Brothers & Sisters,

Happy Xmas (war is closer): but at least we’ll be all right for oil. All Uncle Sam wants for Christmas are the Stans: we can afford the human sacrifice, can’t we? Dirty bomb paranoia. Ferry watch. Loads to do this festive period. Why not pick up one of our off the shelf gas & chemical protection combi-masks: a snip at £39.99 (they turn the bedroom gimp into a red hot S&M monster!).

Turn that light out! Don’t you know there’s a war on? Saddam’s highly developed weapons of mass destruction can pick off a sprout on the edge of a kitchen work surface from Babylon (& ting!). George Bush’s weapons of mass distraction can move the eyes of a hemisphere off the ball long enough to knobble the UN referee.
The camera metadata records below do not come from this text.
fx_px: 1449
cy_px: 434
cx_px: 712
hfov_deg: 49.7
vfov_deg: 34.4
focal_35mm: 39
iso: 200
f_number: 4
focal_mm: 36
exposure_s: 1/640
Peace on earth & goodwill to all men: except Arabs, Iraqians, Iranians & anyone else with better natural resources. 2 billion dollars a day, that’s what it costs to prop W up. How long till a new overdraft facility has to be arranged?
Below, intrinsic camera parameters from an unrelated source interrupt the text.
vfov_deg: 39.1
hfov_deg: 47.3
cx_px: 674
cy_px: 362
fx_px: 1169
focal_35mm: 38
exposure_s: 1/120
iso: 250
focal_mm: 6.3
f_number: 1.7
Compulsive bullshit disorders, mass ignorance & Captain Apathy rule. How do they keep a straight face when they read the autocue? Of course, it’s all the firemen’s fault. Going on strike for a realistic living wage at this delicate & dangerous juncture is tantamount to joining The Elite Republican Guard. I wouldn’t get out of a burning bed for less than 30K a year. Would you?

Still, at least we’ve got the Queen’s speech to look forward to this year. Happy fucking Christmas.